已存储的数据条目
==*==

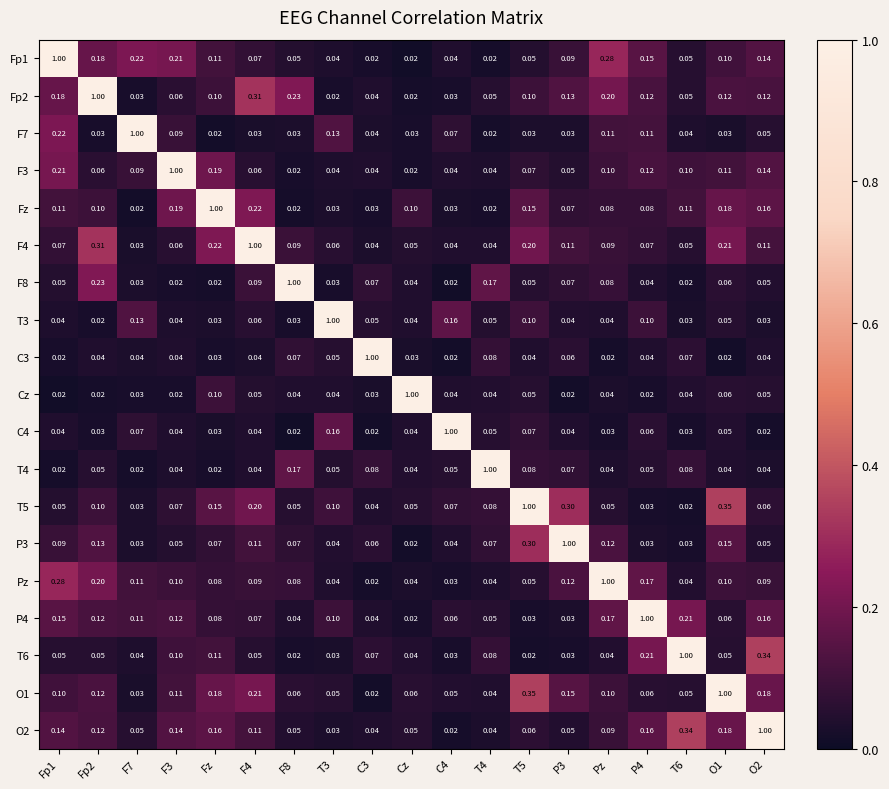

Is the value of P4 at Fp1 greater than the value of F7 at Fp1?

No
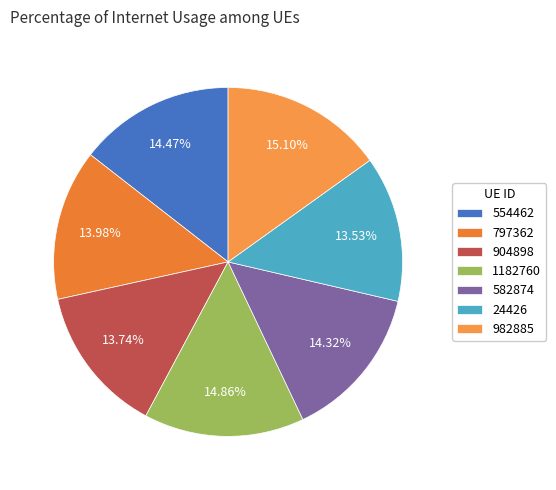

Is there a majority slice in this chart?

No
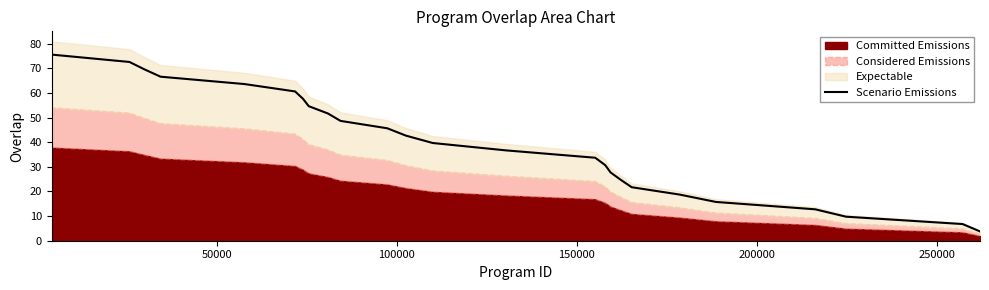

What is the maximum value shown in the chart?

75.6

==*==

练习
请把上面所有行中的文字格式化为一个 JSON 字符串列表，每行文字对应一个字符串，不要空行，也不要包含图片。

回答
[
  "Is the value of P4 at Fp1 greater than the value of F7 at Fp1?",
  "No",
  "Is there a majority slice in this chart?",
  "No",
  "What is the maximum value shown in the chart?",
  "75.6"
]